He stood about five feet, seven inches and was dressed as expected for an auto mechanic. Blue shirt, blue pants, sturdy shoes and a baseball hat. In broken English, he told us he was the mechanic we'd been waiting for in our hotel car park. Since we were broken down in Khovd, Mongolia, and had no other options, we were more than willing to believe him. After shaking hands and learning that his name was all but unpronounceable, he told us to call him Tybo and to follow his right-hand-drive Mitsubishi Pajero across town to his workshop. Rich and I piled into our wounded 1929 Chrysler Model 75 Roadster and followed slowly over the bumpy streets.

We arrived at Tybo's compound, next to a traditional Mongolian yurt. There was a paved slab and Rich maneuvered the big Chrysler onto it. This was the first garage we had seen in Mongolia that actually had a paved working surface-everywhere else we had been, the mechanics worked lying in the dirt. We did a quick check of the Chrysler's maladies. It wasn't pretty.

The right rear leaf spring, which had broken on our second day's drive in southern Mongolia, was now broken again; the repair hadn't held. We had a broken left rear shock absorber, a badly mangled skidplate and most of the exhaust system past the midpoint of the car was flattened. The exhaust header was loose, the hood straps were history (replaced with bright blue bungee cords), the brass radiator was leaking where it had cracked across the top, and just about every bolt in the chassis and body was loose.

We all agreed on what work had to be done. Surprisingly, Tybo went to his truck and pulled out an old toolbox. He was the first Mongolian mechanic we had ever met who had his own tools and who didn't ask to use ours. He set about disassembling the rear suspension to get at the spring while Rich and I tightened bolts and felt morose-we knew our comrades in the 2007 Peking to Paris Motor Challenge were already in Siberia, and each hour put them further away.

As we worked, I asked Tybo about his English. "I taught myself," he said. It seems Mongolia has become a destination for Americans and Brits who like to hunt Altai ibex deer. This is a species that exists only in the western mountains of Mongolia and is known for its curving antlers. Americans will pay more than $20,000 for a week-long hunting trip in Mongolia, hoping for the chance to kill an inoffensive ibex. Tybo figured if he knew English, he could get a job as a guide. He explained that guiding fly-fishing and trekking trips in the north central part of Mongolia was profitable. I began to look at my mechanic with a newfound respect.

Tybo finished removing the broken spring and carried it off to another shop where it could be repaired. He returned and set to work on the Chrysler's mangled exhaust.

Around lunchtime I suggested we all go back to the hotel for a bite. It was the only place in town that I knew (and the town's only hotel). Tybo frowned and suggested somewhere better. We piled into his Mitsubishi and headed across the dusty streets of Khovd to a restaurant near the town's center.
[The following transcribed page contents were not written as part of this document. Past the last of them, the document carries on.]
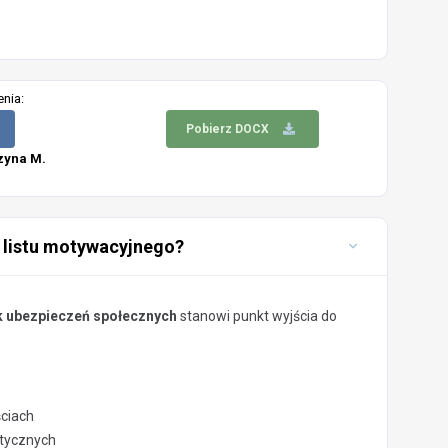
enia:
Pobierz DOCX
zyna M.
 listu motywacyjnego?
k ubezpieczeń społecznych
stanowi punkt wyjścia do
ściach
stycznych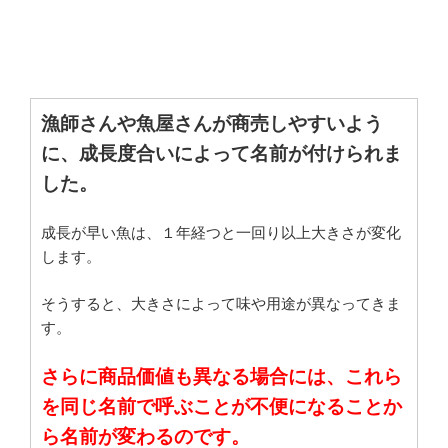
漁師さんや魚屋さんが商売しやすいよう
に、成長度合いによって名前が付けられま
した。
成長が早い魚は、１年経つと一回り以上大きさが変化
します。
そうすると、大きさによって味や用途が異なってきま
す。
さらに商品価値も異なる場合には、これら
を同じ名前で呼ぶことが不便になることか
ら名前が変わるのです。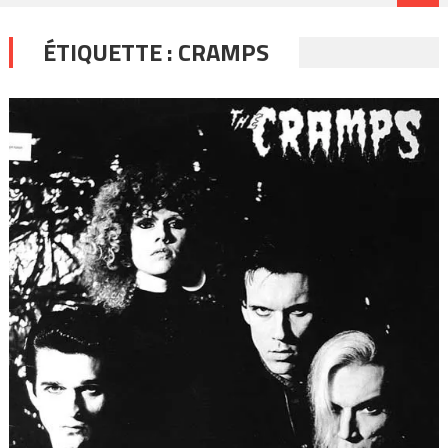
ÉTIQUETTE :
CRAMPS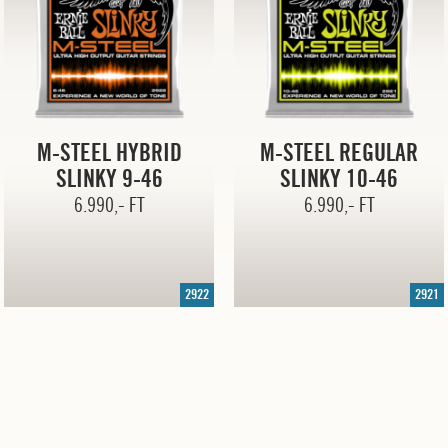
M-STEEL HYBRID
M-STEEL REGULAR
SLINKY
9-46
SLINKY
10-46
6.990,- FT
6.990,- FT
2922
2921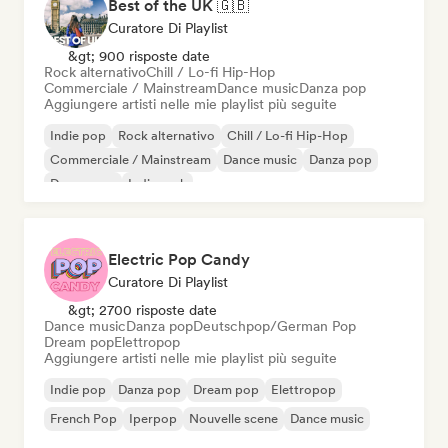
Best of the UK 🇬🇧
Curatore Di Playlist
&gt; 900 risposte date
Rock alternativo
Chill / Lo-fi Hip-Hop
Commerciale / Mainstream
Dance music
Danza pop
Aggiungere artisti nelle mie playlist più seguite
Indie pop
Rock alternativo
Chill / Lo-fi Hip-Hop
Commerciale / Mainstream
Dance music
Danza pop
Dream pop
Indie rock
Electric Pop Candy
Curatore Di Playlist
&gt; 2700 risposte date
Dance music
Danza pop
Deutschpop/German Pop
Dream pop
Elettropop
Aggiungere artisti nelle mie playlist più seguite
Indie pop
Danza pop
Dream pop
Elettropop
French Pop
Iperpop
Nouvelle scene
Dance music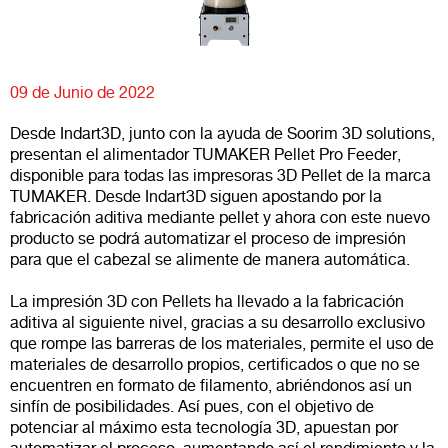
09 de Junio de 2022
Desde Indart3D, junto con la ayuda de Soorim 3D solutions,
presentan el alimentador TUMAKER Pellet Pro Feeder,
disponible para todas las impresoras 3D Pellet de la marca
TUMAKER. Desde Indart3D siguen apostando por la
fabricación aditiva mediante pellet y ahora con este nuevo
producto se podrá automatizar el proceso de impresión
para que el cabezal se alimente de manera automática.
La impresión 3D con Pellets ha llevado a la fabricación
aditiva al siguiente nivel, gracias a su desarrollo exclusivo
que rompe las barreras de los materiales, permite el uso de
materiales de desarrollo propios, certificados o que no se
encuentren en formato de filamento, abriéndonos así un
sinfín de posibilidades. Así pues, con el objetivo de
potenciar al máximo esta tecnología 3D, apuestan por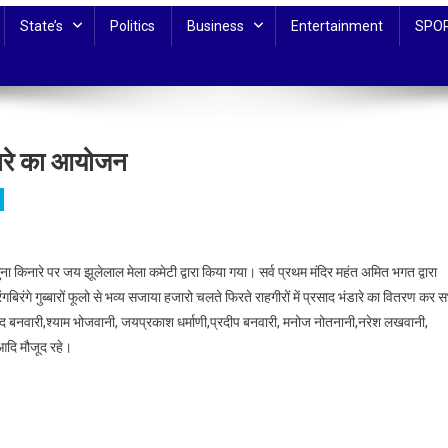
State’s
Politics
Business
Entertainment
SPO
ंडारे का आयोजन
ना किनारे पर जय झूलेलाल मेला कमेटी द्वारा किया गया। सर्व प्रथम मंदिर महंत अमित भगत द्वारा
गबिरंगे गुब्बारों फूलो से भव्य सजाया हजारो चलते फिरते राहगीरों में प्रसाद भंडारे का वितरण कर 
िनोद बनवारी,श्याम भोजवानी, जयप्रकाश धर्माणी,प्रदीप बनवारी, मनोज नोतनानी,नरेश लखवानी,
दि मौजूद रहे।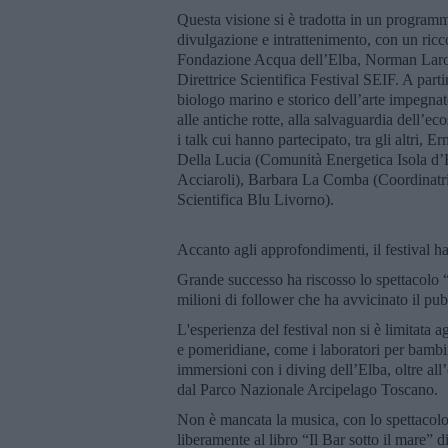
Questa visione si è tradotta in un program
divulgazione e intrattenimento, con un ricco
Fondazione Acqua dell’Elba, Norman Laroc
Direttrice Scientifica Festival SEIF. A par
biologo marino e storico dell’arte impegna
alle antiche rotte, alla salvaguardia dell’
i talk cui hanno partecipato, tra gli altri
Della Lucia (Comunità Energetica Isola d’E
Acciaroli), Barbara La Comba (Coordinatr
Scientifica Blu Livorno).
Accanto agli approfondimenti, il festival h
Grande successo ha riscosso lo spettacolo “
milioni di follower che ha avvicinato il pub
L'esperienza del festival non si è limitata ag
e pomeridiane, come i laboratori per bamb
immersioni con i diving dell’Elba, oltre all
dal Parco Nazionale Arcipelago Toscano.
Non è mancata la musica, con lo spettacol
liberamente al libro “Il Bar sotto il mare”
The place was moderately crowded with a combination of what must have been Mongolian blue- and white-collar workers. I was worried about getting a table, but noticed that Tybo was being treated with great deference by the staff and the locals. We were soon ushered to a quiet table in a semi-private room. Clearly, these people saw him as more than 'just' a mechanic. As Tybo was the only other person who spoke English, he helped us order. We shared a heaping mound of braised lamb (the best I've ever tasted) along with rice and some other delicious Mongolian cuisine I couldn't quite identify.